Sterling weakened yesterday after minutes of this month’s Bank of England meeting showed two policy makers voted for a larger increase in asset purchases than the amount agreed upon. Policy maker Adam Posen joined Miles in wanting a 75 billion- pound boost in quantitative easing, instead of the 50 billion pounds supported by the other seven policy makers.
“There hasn’t really been much of a recovery from what was one of the deepest recessions in the history of this country,” Miles told CNBC in a television interview, which was also published on its website today.
The pound has dropped 1.2 percent in the past week according to Bloomberg Correlation-Weighted Indexes, which track 10 developed-nation currencies. That extends its one-year loss to 4.7 percent, the indexes show.
The U.K. economy shrank 0.2 percent in the fourth quarter, according to the median estimate of economists in a Bloomberg News survey before the government releases the data tomorrow. That would confirm the initial numbers released on Jan. 25.
The 10-year gilt yield was little changed at 2.1 percent.

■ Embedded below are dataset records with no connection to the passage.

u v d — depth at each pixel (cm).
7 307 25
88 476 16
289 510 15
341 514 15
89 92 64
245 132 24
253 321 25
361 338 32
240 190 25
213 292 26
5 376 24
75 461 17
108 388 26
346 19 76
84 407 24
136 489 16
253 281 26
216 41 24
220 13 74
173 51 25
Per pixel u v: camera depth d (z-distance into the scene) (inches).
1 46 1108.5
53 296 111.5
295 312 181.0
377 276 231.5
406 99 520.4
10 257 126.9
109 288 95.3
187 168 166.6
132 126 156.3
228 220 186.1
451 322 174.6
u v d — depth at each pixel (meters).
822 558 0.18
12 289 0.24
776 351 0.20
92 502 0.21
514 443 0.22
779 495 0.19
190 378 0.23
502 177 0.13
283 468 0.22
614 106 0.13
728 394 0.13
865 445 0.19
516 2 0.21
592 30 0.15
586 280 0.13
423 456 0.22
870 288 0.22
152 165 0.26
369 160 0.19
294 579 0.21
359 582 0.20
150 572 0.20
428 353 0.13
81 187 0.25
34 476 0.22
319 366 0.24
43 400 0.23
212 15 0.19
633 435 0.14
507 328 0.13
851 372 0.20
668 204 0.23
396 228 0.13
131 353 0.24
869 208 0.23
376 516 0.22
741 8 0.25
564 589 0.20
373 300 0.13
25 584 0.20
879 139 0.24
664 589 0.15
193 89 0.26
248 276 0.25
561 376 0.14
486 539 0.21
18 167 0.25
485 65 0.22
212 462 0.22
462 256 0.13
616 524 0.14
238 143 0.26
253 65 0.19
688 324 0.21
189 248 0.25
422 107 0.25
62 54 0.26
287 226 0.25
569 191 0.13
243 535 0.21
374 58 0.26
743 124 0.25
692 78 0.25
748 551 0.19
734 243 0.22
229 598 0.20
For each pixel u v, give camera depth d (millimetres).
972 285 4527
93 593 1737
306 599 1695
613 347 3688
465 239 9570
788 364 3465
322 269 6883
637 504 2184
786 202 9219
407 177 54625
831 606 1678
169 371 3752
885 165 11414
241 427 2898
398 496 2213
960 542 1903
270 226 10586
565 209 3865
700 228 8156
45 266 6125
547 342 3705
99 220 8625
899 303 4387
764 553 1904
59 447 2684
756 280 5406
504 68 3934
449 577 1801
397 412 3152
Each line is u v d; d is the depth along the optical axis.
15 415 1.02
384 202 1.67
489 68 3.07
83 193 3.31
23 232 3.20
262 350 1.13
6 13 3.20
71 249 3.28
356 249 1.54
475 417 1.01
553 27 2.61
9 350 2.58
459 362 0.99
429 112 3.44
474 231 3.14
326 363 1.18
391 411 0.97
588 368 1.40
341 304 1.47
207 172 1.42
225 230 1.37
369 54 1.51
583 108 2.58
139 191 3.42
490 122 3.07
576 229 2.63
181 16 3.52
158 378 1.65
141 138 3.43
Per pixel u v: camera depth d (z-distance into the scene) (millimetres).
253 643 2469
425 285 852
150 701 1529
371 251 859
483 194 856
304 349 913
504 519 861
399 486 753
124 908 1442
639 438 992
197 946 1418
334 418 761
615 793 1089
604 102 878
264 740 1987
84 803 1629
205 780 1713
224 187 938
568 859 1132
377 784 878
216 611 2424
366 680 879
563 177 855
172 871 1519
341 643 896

The 3.75 percent bond due September 2021 traded at 114.2. Two- year yields were also little changed, at 0.39 percent.
Gilts have handed investors a 1.5 percent loss this year, after returning almost 17 percent in 2011, according to indexes compiled by Bloomberg and the European Federation of Financial Analysts Societies. German debt slipped 0.2 percent, and U.S. Treasuries fell 0.5 percent, the indexes show.